Top of Given data

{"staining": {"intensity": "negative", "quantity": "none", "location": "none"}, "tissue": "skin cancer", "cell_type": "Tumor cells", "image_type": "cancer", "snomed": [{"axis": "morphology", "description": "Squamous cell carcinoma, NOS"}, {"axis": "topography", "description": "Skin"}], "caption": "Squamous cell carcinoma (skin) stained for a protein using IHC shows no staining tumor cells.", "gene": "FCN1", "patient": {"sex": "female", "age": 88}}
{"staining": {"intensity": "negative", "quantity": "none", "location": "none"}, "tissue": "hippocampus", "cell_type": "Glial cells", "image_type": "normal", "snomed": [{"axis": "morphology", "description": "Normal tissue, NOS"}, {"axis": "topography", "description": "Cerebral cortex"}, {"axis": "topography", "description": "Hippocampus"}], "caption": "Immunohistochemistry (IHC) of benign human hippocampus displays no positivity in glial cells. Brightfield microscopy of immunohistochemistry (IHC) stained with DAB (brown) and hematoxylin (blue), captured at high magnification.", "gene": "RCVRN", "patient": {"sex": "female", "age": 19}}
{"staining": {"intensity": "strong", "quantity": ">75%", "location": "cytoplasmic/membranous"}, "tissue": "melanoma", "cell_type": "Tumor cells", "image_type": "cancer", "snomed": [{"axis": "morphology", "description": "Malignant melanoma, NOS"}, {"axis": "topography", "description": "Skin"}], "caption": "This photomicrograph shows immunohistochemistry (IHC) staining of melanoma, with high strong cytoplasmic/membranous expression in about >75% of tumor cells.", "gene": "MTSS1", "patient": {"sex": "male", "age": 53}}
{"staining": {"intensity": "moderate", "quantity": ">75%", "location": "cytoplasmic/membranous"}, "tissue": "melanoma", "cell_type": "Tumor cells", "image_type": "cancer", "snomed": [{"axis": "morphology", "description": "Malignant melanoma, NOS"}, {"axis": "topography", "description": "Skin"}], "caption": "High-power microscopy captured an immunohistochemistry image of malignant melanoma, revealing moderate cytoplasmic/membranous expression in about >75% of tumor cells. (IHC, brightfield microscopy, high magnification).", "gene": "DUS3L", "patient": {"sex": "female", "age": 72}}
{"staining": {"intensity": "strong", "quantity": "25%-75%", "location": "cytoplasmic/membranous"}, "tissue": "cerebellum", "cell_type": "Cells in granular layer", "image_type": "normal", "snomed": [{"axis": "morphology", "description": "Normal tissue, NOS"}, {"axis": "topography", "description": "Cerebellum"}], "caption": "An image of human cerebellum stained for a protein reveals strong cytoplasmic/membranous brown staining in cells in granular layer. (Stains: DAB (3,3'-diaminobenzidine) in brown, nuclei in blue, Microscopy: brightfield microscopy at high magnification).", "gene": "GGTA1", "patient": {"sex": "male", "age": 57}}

Bottom of Given data

Problem details:
Go through the entries above and write each one out exactly.

Worked solution:
{"staining": {"intensity": "negative", "quantity": "none", "location": "none"}, "tissue": "skin cancer", "cell_type": "Tumor cells", "image_type": "cancer", "snomed": [{"axis": "morphology", "description": "Squamous cell carcinoma, NOS"}, {"axis": "topography", "description": "Skin"}], "caption": "Squamous cell carcinoma (skin) stained for a protein using IHC shows no staining tumor cells.", "gene": "FCN1", "patient": {"sex": "female", "age": 88}}
{"staining": {"intensity": "negative", "quantity": "none", "location": "none"}, "tissue": "hippocampus", "cell_type": "Glial cells", "image_type": "normal", "snomed": [{"axis": "morphology", "description": "Normal tissue, NOS"}, {"axis": "topography", "description": "Cerebral cortex"}, {"axis": "topography", "description": "Hippocampus"}], "caption": "Immunohistochemistry (IHC) of benign human hippocampus displays no positivity in glial cells. Brightfield microscopy of immunohistochemistry (IHC) stained with DAB (brown) and hematoxylin (blue), captured at high magnification.", "gene": "RCVRN", "patient": {"sex": "female", "age": 19}}
{"staining": {"intensity": "strong", "quantity": ">75%", "location": "cytoplasmic/membranous"}, "tissue": "melanoma", "cell_type": "Tumor cells", "image_type": "cancer", "snomed": [{"axis": "morphology", "description": "Malignant melanoma, NOS"}, {"axis": "topography", "description": "Skin"}], "caption": "This photomicrograph shows immunohistochemistry (IHC) staining of melanoma, with high strong cytoplasmic/membranous expression in about >75% of tumor cells.", "gene": "MTSS1", "patient": {"sex": "male", "age": 53}}
{"staining": {"intensity": "moderate", "quantity": ">75%", "location": "cytoplasmic/membranous"}, "tissue": "melanoma", "cell_type": "Tumor cells", "image_type": "cancer", "snomed": [{"axis": "morphology", "description": "Malignant melanoma, NOS"}, {"axis": "topography", "description": "Skin"}], "caption": "High-power microscopy captured an immunohistochemistry image of malignant melanoma, revealing moderate cytoplasmic/membranous expression in about >75% of tumor cells. (IHC, brightfield microscopy, high magnification).", "gene": "DUS3L", "patient": {"sex": "female", "age": 72}}
{"staining": {"intensity": "strong", "quantity": "25%-75%", "location": "cytoplasmic/membranous"}, "tissue": "cerebellum", "cell_type": "Cells in granular layer", "image_type": "normal", "snomed": [{"axis": "morphology", "description": "Normal tissue, NOS"}, {"axis": "topography", "description": "Cerebellum"}], "caption": "An image of human cerebellum stained for a protein reveals strong cytoplasmic/membranous brown staining in cells in granular layer. (Stains: DAB (3,3'-diaminobenzidine) in brown, nuclei in blue, Microscopy: brightfield microscopy at high magnification).", "gene": "GGTA1", "patient": {"sex": "male", "age": 57}}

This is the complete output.